先発・小磯の好投で日大二が3回戦へ!都立三鷹中等教育は「左投手対策」実らず



先発・小磯孝平(日大二)

 日大二の大黒柱と言えばエースで4番の折笠利矩であるが、この日マウンドに立ったのは背番号9の左腕・小磯 孝平であった。

 スリークウォーターの腕の位置から投げ込む、クロスファイヤー気味に食い込む直球が持ち味の小磯。
 立ち上がりは「緊張していた」と田中吉樹監督も話したが、打線が先制点を挙げていたこともあり、伸びのある直球を軸に無難な立ち上がりを見せる。

 日大二中時代にもバッテリーを組んでいた捕手の岩田 侑真も、「調子は悪くなかった。低めにしっかり投げることが出来ていた」と話し、無難な投球を見せたことでチームにリズムを与えた。

 打線も序盤から好調だった。
 1回表に無死二、三塁から3番・戸谷 進太郎のレフト前タイムリーで先制点を挙げると、その後も2本のタイムリーで試合の主導権を掴む。
 3回表にも4番・折笠、5番・岩田の連続タイムリーツーベースなど追加点を挙げ、3回を終えた時点で6対0とその差を大きく広げる。

 劣勢となった都立三鷹中等教育は、左腕の多い日大二投手陣に対応するため、「マシンで対左投手の対策を練ってきた」と沼舘康太主将は明かしたが、クロスファイヤー気味に食い込む小磯のストレートに対応できずに凡打を重ねる。

 4回裏に6番・田村翔一のタイムリーで1点は返したが、反撃はこの1点のみ。
 最終的に試合は14対1の5回コールドで日大二が2回戦を突破した。

 敗れた都立三鷹中等教育の新井裕之監督は、「力負けです。相手はシード校なので、練習してきたことを出し切りたいと思っていましたが、初回から力負けしていました」と話し、悔しさを滲ませた。
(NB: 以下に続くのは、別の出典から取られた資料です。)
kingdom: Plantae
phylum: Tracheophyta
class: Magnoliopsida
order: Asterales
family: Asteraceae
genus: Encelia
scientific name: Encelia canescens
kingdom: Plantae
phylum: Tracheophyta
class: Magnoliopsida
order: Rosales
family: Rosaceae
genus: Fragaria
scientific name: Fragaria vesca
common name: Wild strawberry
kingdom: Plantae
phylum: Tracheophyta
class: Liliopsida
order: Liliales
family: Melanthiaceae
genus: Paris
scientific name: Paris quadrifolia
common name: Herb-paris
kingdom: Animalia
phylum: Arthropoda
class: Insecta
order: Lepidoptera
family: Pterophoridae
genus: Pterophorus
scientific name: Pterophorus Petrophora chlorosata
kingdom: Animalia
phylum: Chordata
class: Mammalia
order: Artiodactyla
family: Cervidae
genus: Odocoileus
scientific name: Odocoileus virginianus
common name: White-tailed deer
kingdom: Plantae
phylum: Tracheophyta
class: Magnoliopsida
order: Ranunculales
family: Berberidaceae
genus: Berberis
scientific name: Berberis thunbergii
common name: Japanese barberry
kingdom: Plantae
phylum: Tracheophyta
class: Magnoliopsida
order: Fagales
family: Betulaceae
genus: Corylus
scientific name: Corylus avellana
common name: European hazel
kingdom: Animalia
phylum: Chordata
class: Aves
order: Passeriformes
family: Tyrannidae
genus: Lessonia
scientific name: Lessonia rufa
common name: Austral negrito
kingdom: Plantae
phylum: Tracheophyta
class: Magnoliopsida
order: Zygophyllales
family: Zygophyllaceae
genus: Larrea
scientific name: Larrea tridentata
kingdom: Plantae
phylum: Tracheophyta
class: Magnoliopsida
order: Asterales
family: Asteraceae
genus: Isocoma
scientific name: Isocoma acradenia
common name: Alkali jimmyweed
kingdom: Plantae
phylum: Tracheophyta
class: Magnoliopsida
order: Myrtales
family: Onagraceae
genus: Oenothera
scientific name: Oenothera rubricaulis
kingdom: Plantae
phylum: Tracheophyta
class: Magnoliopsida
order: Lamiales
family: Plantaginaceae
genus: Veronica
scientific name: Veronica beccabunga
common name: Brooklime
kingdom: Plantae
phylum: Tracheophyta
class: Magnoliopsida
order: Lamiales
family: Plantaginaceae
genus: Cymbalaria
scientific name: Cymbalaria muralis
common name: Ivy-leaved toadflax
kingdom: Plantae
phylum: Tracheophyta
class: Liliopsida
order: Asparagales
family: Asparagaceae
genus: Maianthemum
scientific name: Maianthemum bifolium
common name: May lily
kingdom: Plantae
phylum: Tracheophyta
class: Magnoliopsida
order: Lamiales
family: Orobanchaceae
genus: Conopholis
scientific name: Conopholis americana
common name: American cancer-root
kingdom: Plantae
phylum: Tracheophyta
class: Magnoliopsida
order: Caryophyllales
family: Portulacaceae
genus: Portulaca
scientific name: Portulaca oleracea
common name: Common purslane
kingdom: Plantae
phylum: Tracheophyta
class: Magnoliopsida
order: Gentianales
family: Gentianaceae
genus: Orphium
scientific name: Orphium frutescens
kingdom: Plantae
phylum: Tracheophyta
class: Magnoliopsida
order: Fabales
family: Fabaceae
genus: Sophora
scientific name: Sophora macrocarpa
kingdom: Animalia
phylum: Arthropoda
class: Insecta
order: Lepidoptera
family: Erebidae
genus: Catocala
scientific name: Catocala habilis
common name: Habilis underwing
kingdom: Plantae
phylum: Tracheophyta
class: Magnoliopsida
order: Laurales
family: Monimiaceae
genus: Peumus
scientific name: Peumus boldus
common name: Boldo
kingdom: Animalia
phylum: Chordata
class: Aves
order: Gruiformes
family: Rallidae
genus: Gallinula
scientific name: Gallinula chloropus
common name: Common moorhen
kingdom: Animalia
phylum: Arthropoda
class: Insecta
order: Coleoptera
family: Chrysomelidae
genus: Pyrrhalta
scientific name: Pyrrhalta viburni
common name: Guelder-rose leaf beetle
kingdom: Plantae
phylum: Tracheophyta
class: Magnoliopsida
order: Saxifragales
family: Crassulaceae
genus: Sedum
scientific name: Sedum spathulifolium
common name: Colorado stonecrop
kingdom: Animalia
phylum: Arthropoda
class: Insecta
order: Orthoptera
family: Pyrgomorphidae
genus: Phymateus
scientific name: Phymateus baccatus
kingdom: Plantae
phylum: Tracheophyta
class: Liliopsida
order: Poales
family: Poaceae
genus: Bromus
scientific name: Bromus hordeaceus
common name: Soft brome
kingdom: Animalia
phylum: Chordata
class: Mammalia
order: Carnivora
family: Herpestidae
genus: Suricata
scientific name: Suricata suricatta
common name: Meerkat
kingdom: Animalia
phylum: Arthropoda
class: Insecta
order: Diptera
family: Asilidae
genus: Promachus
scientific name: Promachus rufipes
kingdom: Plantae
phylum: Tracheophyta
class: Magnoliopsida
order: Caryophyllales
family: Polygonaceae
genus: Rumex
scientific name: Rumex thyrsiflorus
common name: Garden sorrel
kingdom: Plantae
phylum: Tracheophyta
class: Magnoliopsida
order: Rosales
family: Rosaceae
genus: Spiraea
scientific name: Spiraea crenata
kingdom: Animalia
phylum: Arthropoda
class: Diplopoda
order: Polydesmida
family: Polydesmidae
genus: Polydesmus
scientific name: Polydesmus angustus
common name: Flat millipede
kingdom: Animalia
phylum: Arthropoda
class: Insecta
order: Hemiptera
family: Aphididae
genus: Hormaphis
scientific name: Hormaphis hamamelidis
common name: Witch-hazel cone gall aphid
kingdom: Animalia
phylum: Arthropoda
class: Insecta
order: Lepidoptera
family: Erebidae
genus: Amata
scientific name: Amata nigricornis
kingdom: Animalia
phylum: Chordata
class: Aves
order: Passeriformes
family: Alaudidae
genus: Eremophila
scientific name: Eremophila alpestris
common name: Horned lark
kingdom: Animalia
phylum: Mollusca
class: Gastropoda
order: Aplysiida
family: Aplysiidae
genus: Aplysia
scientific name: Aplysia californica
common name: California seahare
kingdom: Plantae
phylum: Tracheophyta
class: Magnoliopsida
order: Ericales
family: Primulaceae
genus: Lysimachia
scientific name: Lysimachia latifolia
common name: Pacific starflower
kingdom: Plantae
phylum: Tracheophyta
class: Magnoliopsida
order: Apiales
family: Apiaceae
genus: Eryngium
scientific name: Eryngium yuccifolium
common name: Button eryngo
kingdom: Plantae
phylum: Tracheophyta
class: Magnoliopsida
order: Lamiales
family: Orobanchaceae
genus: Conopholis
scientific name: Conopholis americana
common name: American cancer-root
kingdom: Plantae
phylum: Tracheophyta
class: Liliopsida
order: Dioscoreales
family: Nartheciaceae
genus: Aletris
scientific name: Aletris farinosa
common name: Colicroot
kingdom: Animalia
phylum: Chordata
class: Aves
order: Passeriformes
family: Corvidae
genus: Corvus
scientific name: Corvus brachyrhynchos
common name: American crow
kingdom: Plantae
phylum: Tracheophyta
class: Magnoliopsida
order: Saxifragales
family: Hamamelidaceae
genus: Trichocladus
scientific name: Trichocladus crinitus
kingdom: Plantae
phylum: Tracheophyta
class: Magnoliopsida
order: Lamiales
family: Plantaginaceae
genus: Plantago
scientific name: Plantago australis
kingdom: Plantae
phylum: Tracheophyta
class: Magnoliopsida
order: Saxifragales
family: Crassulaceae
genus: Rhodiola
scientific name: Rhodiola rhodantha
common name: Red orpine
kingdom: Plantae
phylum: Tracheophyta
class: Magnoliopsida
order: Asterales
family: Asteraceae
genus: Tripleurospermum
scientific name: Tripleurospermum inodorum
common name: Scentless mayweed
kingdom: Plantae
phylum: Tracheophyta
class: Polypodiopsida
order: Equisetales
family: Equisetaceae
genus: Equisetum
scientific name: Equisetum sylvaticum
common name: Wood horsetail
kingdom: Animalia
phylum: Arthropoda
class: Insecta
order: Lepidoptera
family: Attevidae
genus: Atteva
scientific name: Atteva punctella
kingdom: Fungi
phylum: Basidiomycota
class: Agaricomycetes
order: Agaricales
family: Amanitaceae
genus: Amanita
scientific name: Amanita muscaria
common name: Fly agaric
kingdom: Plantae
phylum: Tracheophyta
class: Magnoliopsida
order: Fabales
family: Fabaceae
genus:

 それでも、都立三鷹中等教育の沼舘主将は「やってきたことが出せなかったことは悔しいですが、他の部活の大会が中止になる中で試合に出場させてもらったことに感謝したいと思います」と前向きな言葉で高校野球を締めくくった。

 勝った日大二は、3回戦では桜美林成城学園の勝者と対戦する。3回戦の戦いも注目だ。